Fermyon’s Developer-First PLG Strategy: Building a Cloud Platform Without Alienating Platform Engineers
The tension between developers and platform engineers has long been a thorny challenge in cloud computing. In a recent episode of Category Visionaries, Matt Butcher revealed how Fermyon turned this friction point into a product-led growth opportunity.
Understanding the Core Friction
“Developers wanted to be able to build their code once and have it run on lots of different architectures, but the container ecosystem wasn’t quite set up that way,” Matt explains. This meant “developers had to really be in the know about everything that happened on the operational side of the house with the platform engineers.”
The result? A constant back-and-forth that frustrated both sides. As Matt notes, “That always kind of introduced a little friction because there’s a lot of tossing things over the wall and having them. This doesn’t work here, I can’t give you access to production.”
The Platform Engineer’s Perspective
What made this challenge particularly interesting was that platform engineers weren’t unhappy with the status quo. “Flip the coin to the other side and ask the platform engineers, how do you feel about this world? And they’re like, finally we have an infrastructure service that’s declarative, where we can just describe what we want and deploy it. We like that world.”
The friction came from the aftermath of issues: “On the flip side, the developers are really frustrating because anytime something breaks in production, we have to push it back over to the developers to fix because everything is so tied into the infrastructure.”
Building the Solution
Rather than choosing sides, Fermyon built their strategy around a clear, measurable promise: “As a developer, I can go from blinking cursor to deployed application in two minutes or less.” As Matt reveals, “Every single person in the company knows that line, has it memorized because it was just, we drilled it in. This is the story we want to be able to tell.”
This focus shaped their product rollout strategy. “We built a developer oriented cloud to launch in October, knowing that then after that we would begin building up the second phase of our strategy, which was how do we create, how do we make Fermyon cloud the best place to run your serverless applications?”
The PLG Implementation
Fermyon’s product-led growth strategy followed three key phases:
- First, they launched an open source project, allowing both developers and platform engineers to experiment with the technology.
- Next, they released a cloud platform with a generous free tier, ensuring that “anybody should be able to run their website and a couple of other applications at a production grade quality in Fermyon cloud.”
- Finally, they introduced a paid tier that “introduces the more professional aspect. Right.
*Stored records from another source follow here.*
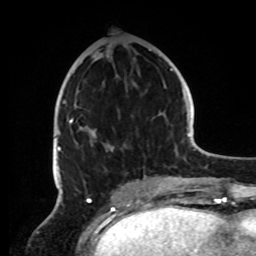
Breast MRI, one axial slice; position 38 of 72 along the scan axis; cropped to one breast; dynamic contrast-enhanced series, time point 2 of 8 at this slice position (early post-contrast); 1.5 T; TE 4.2 ms, TR 7 ms; 2.2 mm slice thickness; 256 × 256 image matrix. Female patient.
Annotated regions visible in this slice (semi-automatically segmented with operator editing):
- enhancing-tissue mask used for the functional tumour volume (all voxels passing the contrast-enhancement thresholds inside the analysis volume; usually the tumour): box from (x=53, y=49) to (x=162, y=191) px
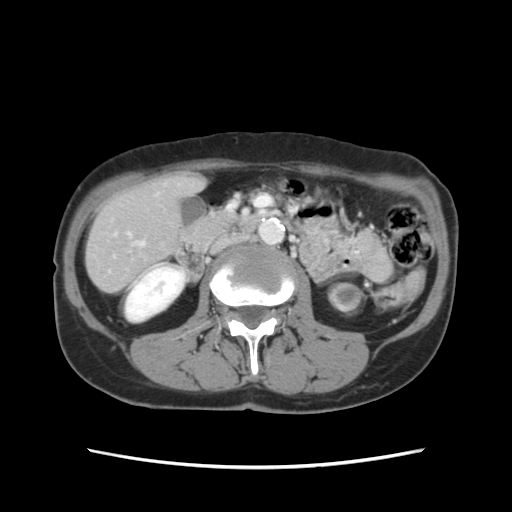
Contrast-enhanced abdominal CT, one axial slice; slice 36 of 120 in the series (ordered by position); soft-tissue window (W 400 / L 40 HU); 2.5 mm slice thickness; 512 × 512 image matrix, field of view 330 × 330 mm. From the clinical record (not read from this slice): patient: female, age 48 years at operation; diagnosis: colorectal cancer liver metastases, imaged before liver resection; multiple liver metastases: no; largest metastasis: 2.5 cm; disease in both lobes: no.
Annotated regions visible in this slice (manually delineated by an expert):
- hepatic veins: bounding box [x1, y1, x2, y2] px = [138, 242, 143, 246]
- liver: [85, 176, 202, 292]
- planned liver remnant (the part of the liver to remain after resection): [85, 175, 202, 292]
- portal vein (with intrahepatic branches): [128, 233, 131, 237]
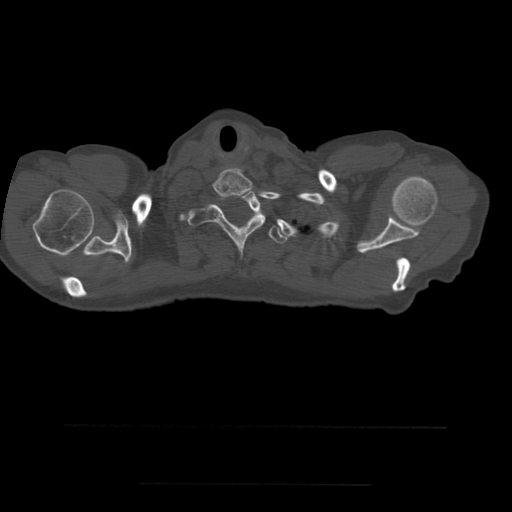
CT including the spine, one axial slice; slice 446 of 544 in the series (ordered by position); bone window (W 1800 / L 400 HU); 1.25 mm slice thickness; 512 × 512 image matrix, field of view 350 × 350 mm. Patient age 58 years. From the clinical record (not read from this slice): primary cancer: lung.
Structures marked on this image (semi-automatic segmentation, software-assisted and operator-edited):
- T1 vertebra: bounding box [x1, y1, x2, y2] px = [187, 191, 266, 253]
- T2 vertebra: [261, 213, 289, 244]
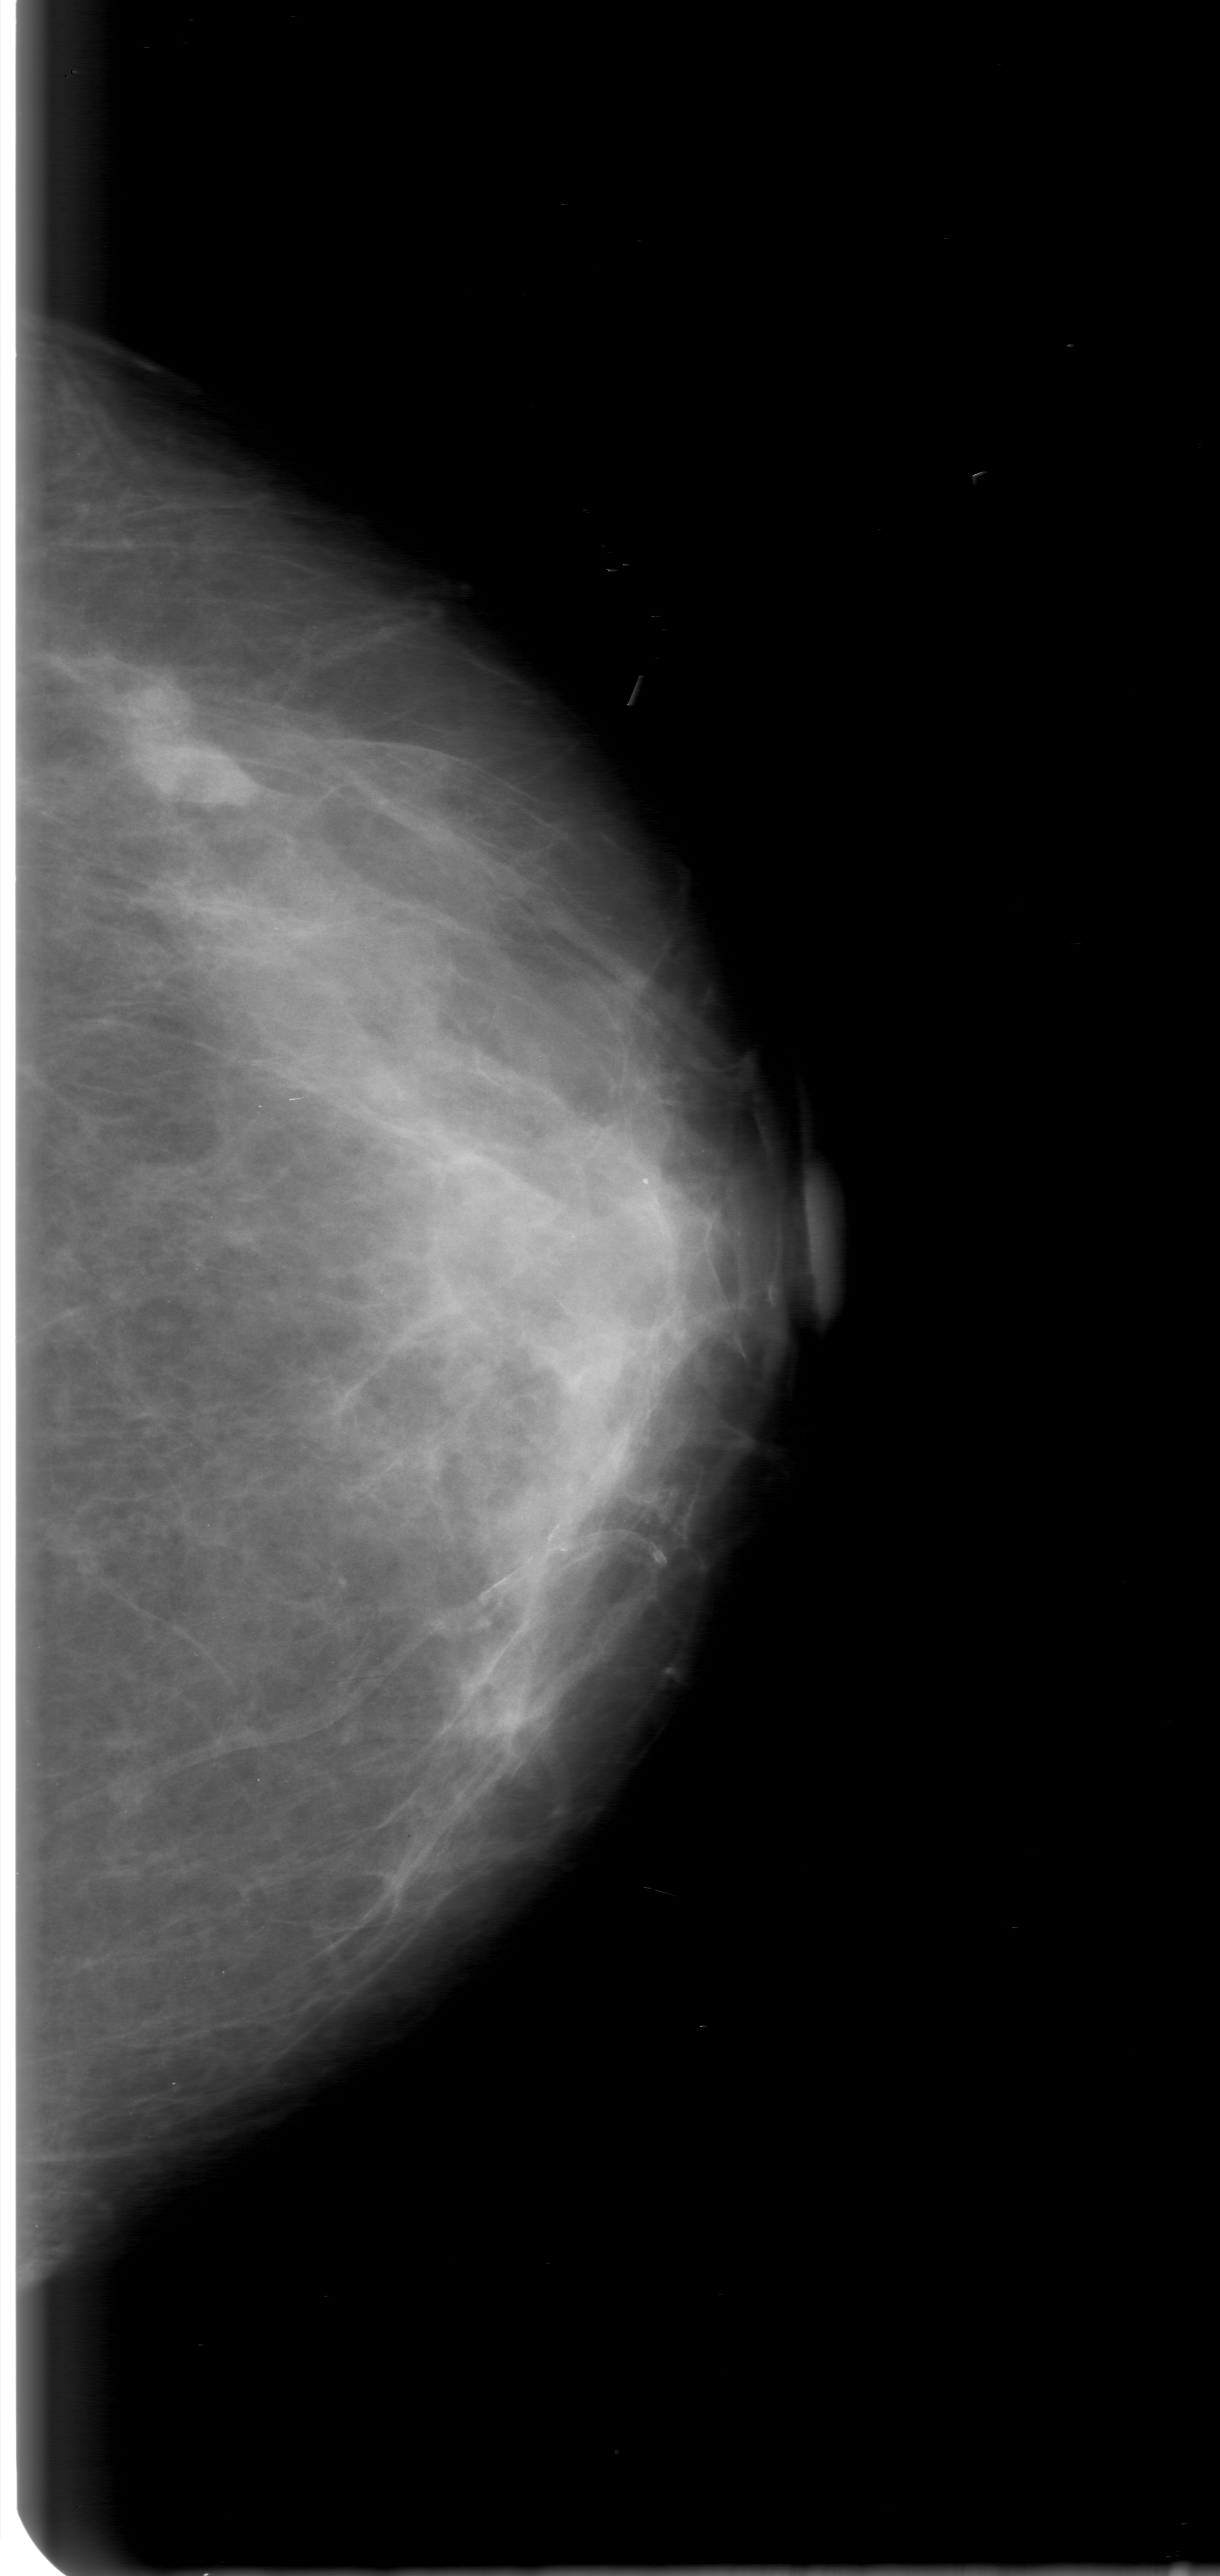
Digitized screen-film mammogram; left breast; craniocaudal (CC) view; 1220 × 2576 image matrix.
Expert-marked regions of interest on this film, with their recorded descriptors:
- mass, shape lobulated, margins obscured; BI-RADS assessment category 0; pathology result (as recorded, not read from the image): malignant: bounding box (x1, y1, x2, y2) in pixels: (95, 642, 252, 814)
You can run lots and lots of applications here. You get much higher bandwidth and much higher processor and memory allocations.”
Early Results
The strategy showed promise immediately. Their first open source launch “trended way up on hacker News and we had thousands and thousands of page views on our website, thousands of downloads.” The cloud platform followed suit, growing from zero to “up in the thousands and still growing” users.
The Enterprise Opportunity
Looking ahead, Fermyon sees their developer-first approach as key to enterprise adoption. “The real value of serverless long term is that it can cut cost at a very. And the higher you scale, right. The more applications you have, the more cost it’s going to cut,” Matt explains.
This creates a compelling enterprise story: “You can have your developers writing less code, you can have them iterating much faster, and you can make a huge 20, 30% byte out of the cost of operations of these services as you go.”
For B2B tech founders navigating competing user personas, Fermyon’s approach offers valuable lessons. Rather than trying to please everyone immediately, they started with a laser focus on developer experience while keeping platform engineers’ needs in mind for future phases. This staged approach allowed them to build momentum with developers while laying groundwork for the enterprise features that would ultimately benefit both user groups.